§ DATA FOR THIS TASK

———

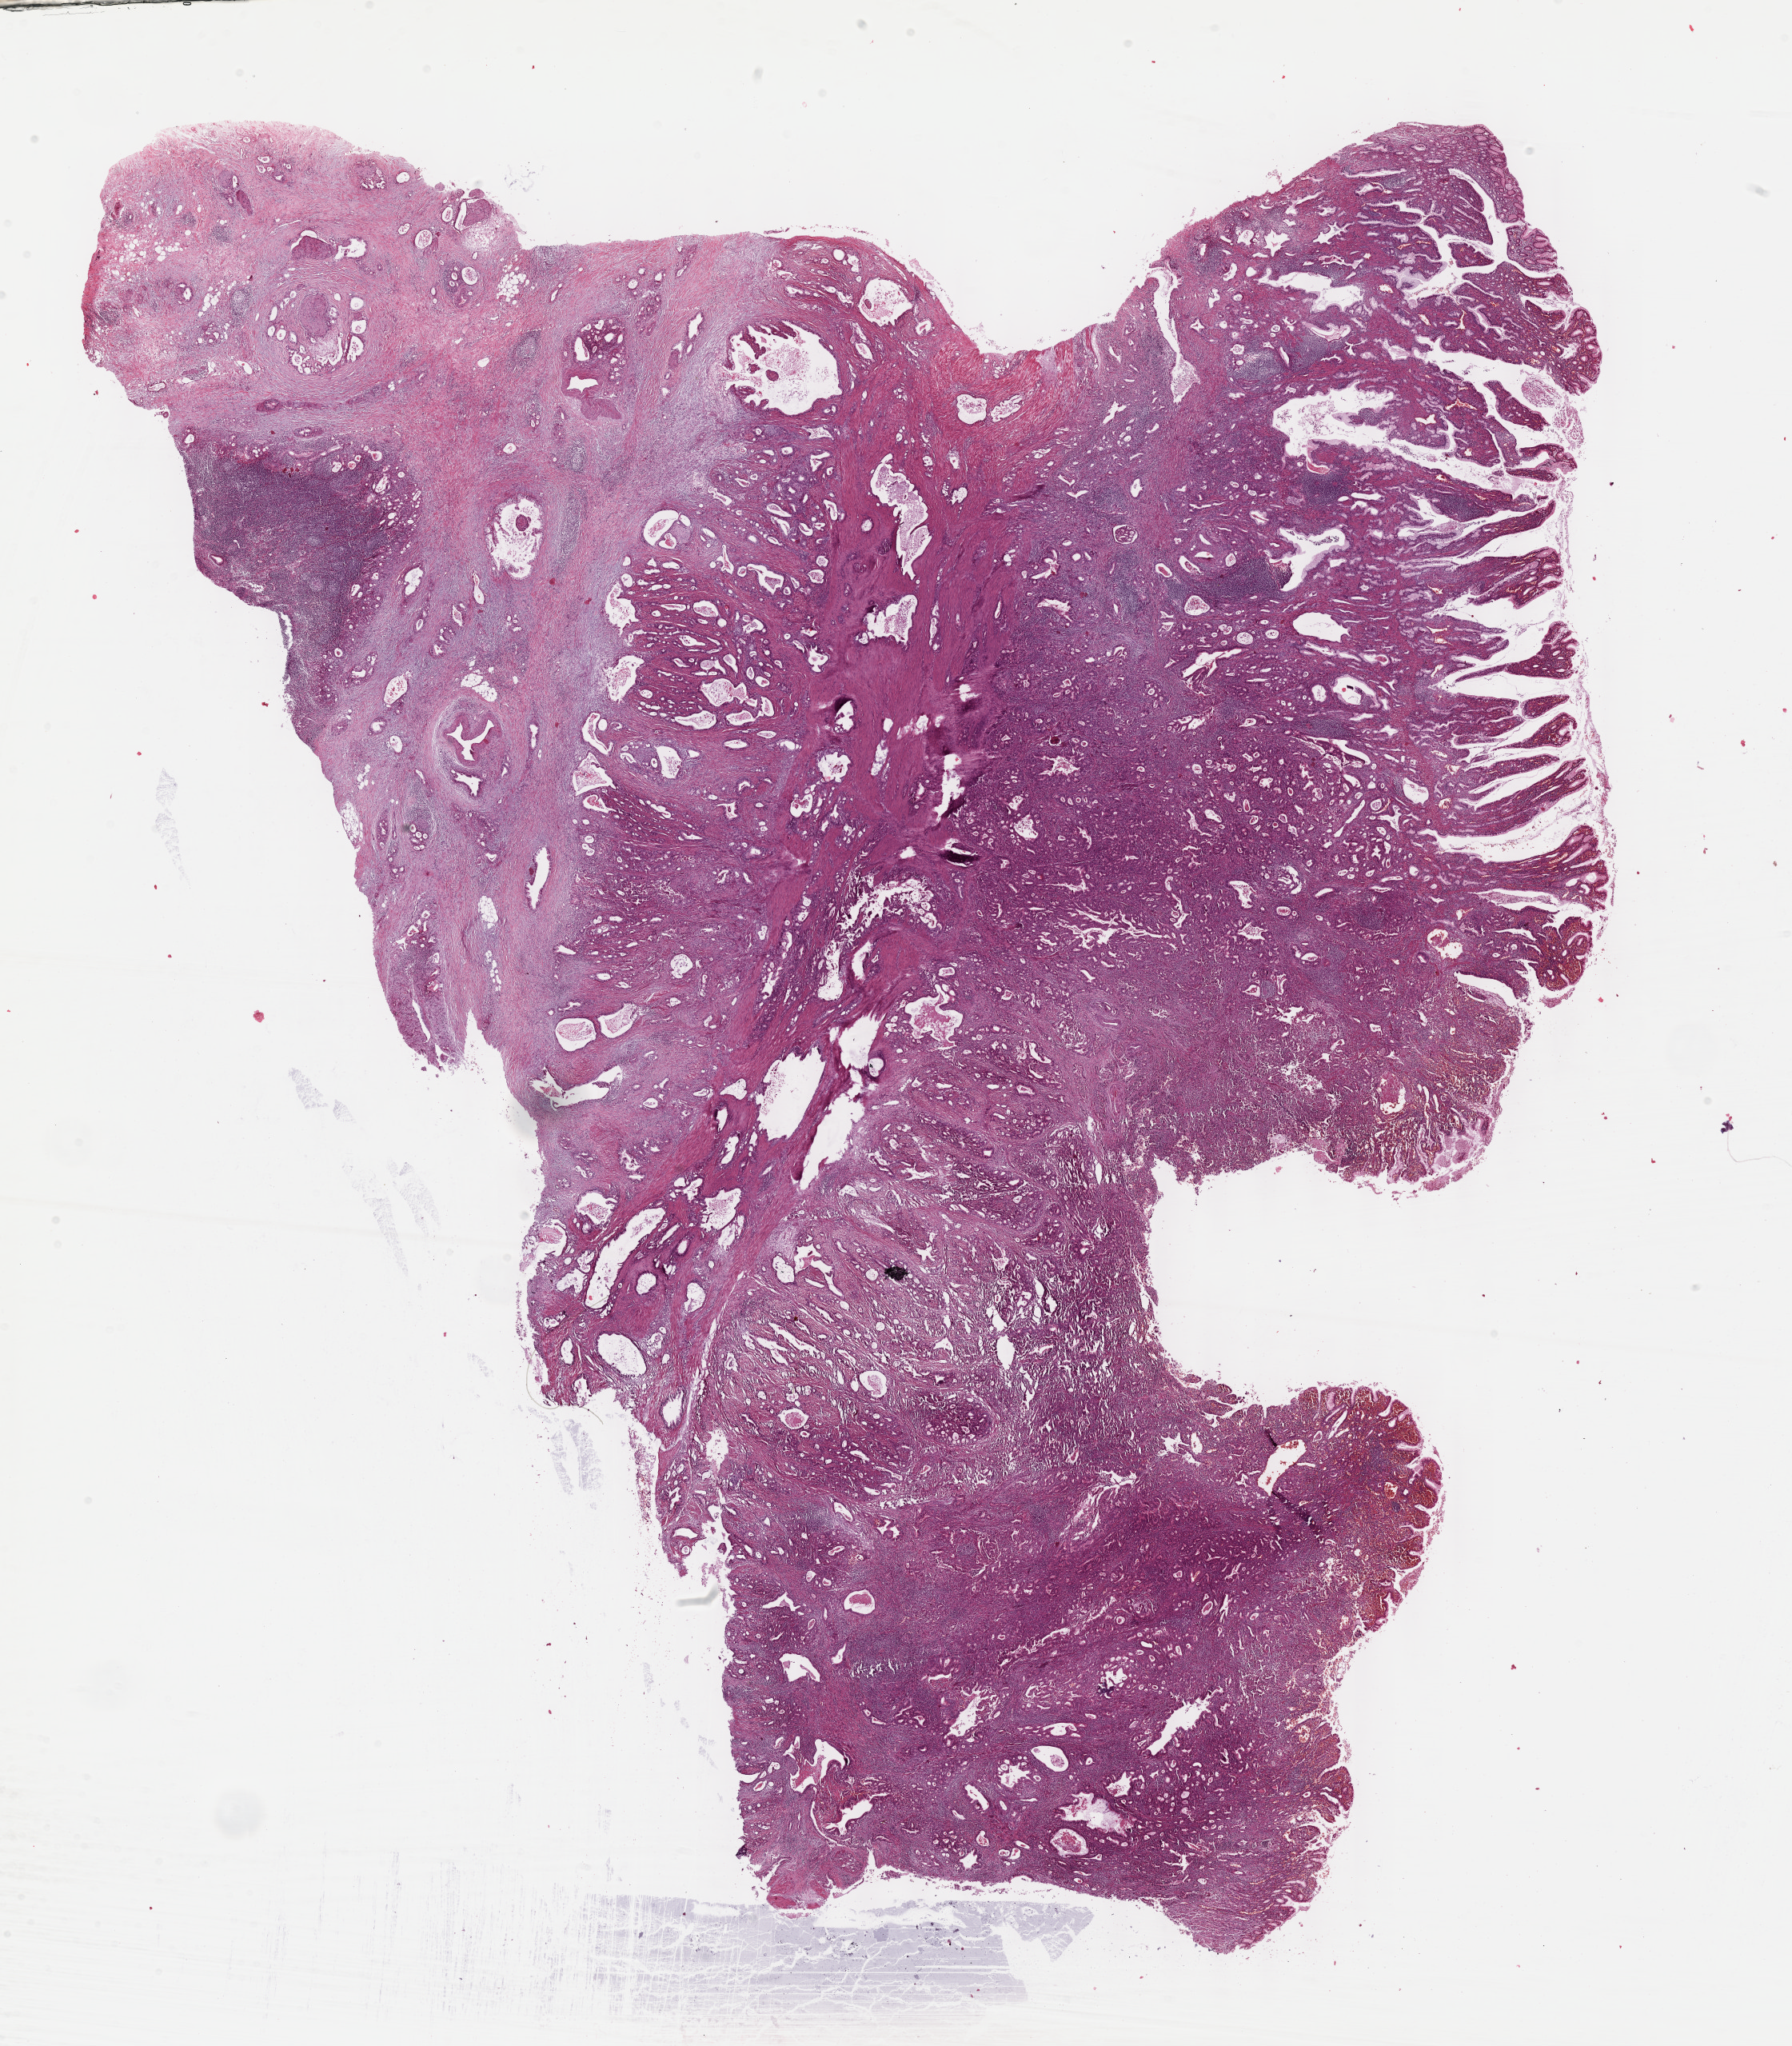
Whole-slide histology image, H&E, whole scanned area (about 18.1 x 20.7 mm) shown as a low-resolution overview. Formalin-fixed paraffin-embedded (FFPE) diagnostic section. Sample: primary tumour, stomach. Male, age 52 years at initial diagnosis. Histologic grade: G2 (moderately differentiated).
TNM: T3 N0 M0. Diagnosis: Adenocarcinoma, NOS (cardia, NOS). AJCC pathologic stage: II.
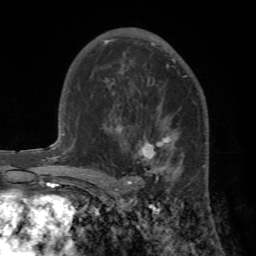
Breast MRI (dynamic contrast-enhanced), one axial slice; position 39 of 72 along the scan axis; cropped to one breast; dynamic contrast-enhanced series, time point 2 of 7 at this slice position (early post-contrast); 1.5 T; TE 4.2 ms, TR 8.7 ms; 2.2 mm slice thickness; 256 × 256 image matrix, field of view 180 × 180 mm. Female patient.
Structures marked on this image (semi-automatic segmentation, software-assisted and operator-edited):
- enhancing-tissue mask used for the functional tumour volume (all voxels passing the contrast-enhancement thresholds inside the analysis volume; usually the tumour): box from (x=89, y=114) to (x=209, y=196) px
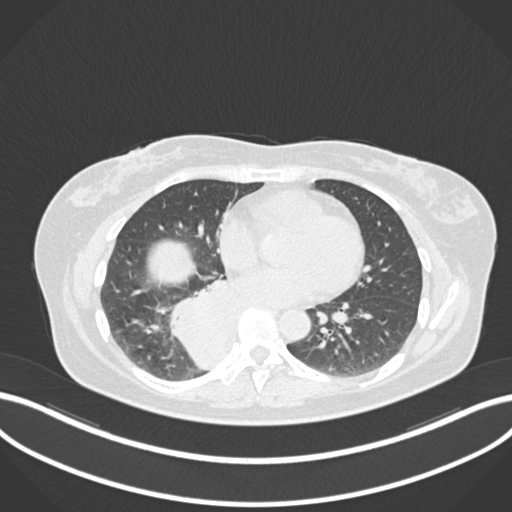
Chest CT, one axial slice; position 568 of 677 along the scan axis; reconstruction kernel B30f; 120 kVp; lung window (W 1500 / L -600 HU); 1 mm slice thickness; 512 × 512 image matrix, field of view 400 × 400 mm. Female patient, age 54 years. From the clinical record (not read from this slice): clinical TNM (as recorded): T4 N0 M0.
Annotated regions visible in this slice (rectangle marked by the reading radiologist):
- lung tumour (recorded histology: adenocarcinoma): box from (x=161, y=265) to (x=235, y=369) px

———

Going line by line through the entries above, count each line that has the word "marked", then state the count alone.

2